Thursday 21 January 2010

Heaven - and hell on earth



There are only a few days left in which to see The Sacred Made Real, The National Gallery’s extraordinary show of Spanish religious paintings and sculpture. Faith is brought to compelling life – and death – here. If you can, go and see this profoundly strange, gory –a head of the decapitated John the Baptist features gruesome severed arteries – and fascinating collection. As you look, bear in mind that these 17th century statues are still taken in candlelit processions through Spanish streets, accompanied by penitents in pointed hoods and cloaks to the tune of sinister, sonorous drum beats, and borne on the backs of men who believe undergoing the physical pain of bearing their weight is a spiritual penance.
These works, lit as if by candles in an otherwise sepulchral darkness, are meant as realistic depictions of agony, spiritual passion, ascetic ecstasy, torment and death. Macabre to us, they reinforce the idea that the holy figures were actual, suffering humans in torment or – equally disturbing – self-inflicted extremis. Gregorio Fernandez’s Dead Christ is a cadaver who has been tortured, complete with flagellated flesh, gaping wounds and fingernails made of real horn. His glass eyes are rolling back in his head; his defeated open mouth reveals ivory teeth. Pedro De Mena’s Saint Francis In Ecstasy is equally intense. To understand why this small statue of a skeletal monk whose glass eyes appear to be looking into something more full of dread and wonder than any earthly experience, you need to know that St Francis was supposed to have been discovered in his tomb, 200 years after his death, and instead of being a decomposed corpse, was standing upright, looking heavenwards – as does this statue – and still bleeding from his stigmata: the wounds that manifest themselves on the hands of the faithful, as if by a miracle, that mimic the bleeding wounds inflicted on Jesus before his crucifixion.
At the other end of The National Gallery, equally realistic human figures are used in a context that is the profane opposite to The Sacred Made Real. The Hoerengracht, by Ed and Nancy Kienholz, is a walk-though installation that recreates Amsterdam’s red light district. The bodies of the women are modelled on real people, and topped by mannequin heads.
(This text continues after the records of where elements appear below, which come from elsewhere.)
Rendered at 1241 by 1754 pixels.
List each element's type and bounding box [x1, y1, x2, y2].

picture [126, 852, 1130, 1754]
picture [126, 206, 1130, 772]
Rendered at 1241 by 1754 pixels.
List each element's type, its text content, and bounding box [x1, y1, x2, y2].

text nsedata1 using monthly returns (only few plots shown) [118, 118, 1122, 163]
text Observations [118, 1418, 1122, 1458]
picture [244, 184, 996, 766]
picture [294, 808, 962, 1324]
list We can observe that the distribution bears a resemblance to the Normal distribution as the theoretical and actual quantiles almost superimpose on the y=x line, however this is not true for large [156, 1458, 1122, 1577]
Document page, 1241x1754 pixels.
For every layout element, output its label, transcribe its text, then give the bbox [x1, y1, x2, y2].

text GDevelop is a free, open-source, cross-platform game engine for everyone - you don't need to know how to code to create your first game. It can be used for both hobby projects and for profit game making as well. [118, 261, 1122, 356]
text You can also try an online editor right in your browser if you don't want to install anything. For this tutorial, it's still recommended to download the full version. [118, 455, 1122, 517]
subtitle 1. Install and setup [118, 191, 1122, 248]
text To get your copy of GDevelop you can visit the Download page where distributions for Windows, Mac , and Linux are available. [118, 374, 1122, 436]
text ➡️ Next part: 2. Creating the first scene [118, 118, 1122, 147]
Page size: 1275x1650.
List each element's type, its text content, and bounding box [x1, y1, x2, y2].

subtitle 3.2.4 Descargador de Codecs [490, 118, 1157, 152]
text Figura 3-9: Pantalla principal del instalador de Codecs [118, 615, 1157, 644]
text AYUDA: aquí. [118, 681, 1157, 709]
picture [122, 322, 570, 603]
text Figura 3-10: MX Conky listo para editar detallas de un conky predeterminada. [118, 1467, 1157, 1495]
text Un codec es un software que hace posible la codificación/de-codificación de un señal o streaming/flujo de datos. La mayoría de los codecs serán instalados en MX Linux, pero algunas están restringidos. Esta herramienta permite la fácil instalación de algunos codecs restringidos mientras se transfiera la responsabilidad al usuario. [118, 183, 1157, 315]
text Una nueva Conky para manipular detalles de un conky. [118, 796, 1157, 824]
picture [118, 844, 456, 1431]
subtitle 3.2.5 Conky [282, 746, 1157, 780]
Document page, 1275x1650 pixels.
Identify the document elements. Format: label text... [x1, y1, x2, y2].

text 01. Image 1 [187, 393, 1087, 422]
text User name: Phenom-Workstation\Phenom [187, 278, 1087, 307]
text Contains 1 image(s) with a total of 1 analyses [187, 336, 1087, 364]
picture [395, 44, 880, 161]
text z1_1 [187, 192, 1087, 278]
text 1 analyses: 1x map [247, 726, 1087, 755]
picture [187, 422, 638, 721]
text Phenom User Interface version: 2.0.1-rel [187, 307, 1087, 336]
Reminding the viewer that these figures are part of a long tradition of representing prostitutes, their tiny, shabby rooms are decorated with reminders of the visual traditions of painting fallen women; meanwhile, the way the women who inhabit these rooms have been, and continue to be, objectivised, is emphasised by the face of each being surrounded by a frame. As the figures of the saints and martyrs are intended to be as lifelike as possible in their agony, the garish prostitute women in The Hoerengracht are deliberately made into objects to be desired and consumed, whether as flesh or as art.

1 comment:

  1. Pretty raw stuff, eh? That stunning John the Baptist's severed head was on display in Seville when we were there a couple of years ago - quite an extraordinary sight. Trachea in place & all major veins. Wow. The shredded knees, with exposed cartlidge & bone, & other detailed wounds of martyrdom depicted on various saints, always fascinate me against the often warm & homely atmosphere of so many Catholic churches in Spain.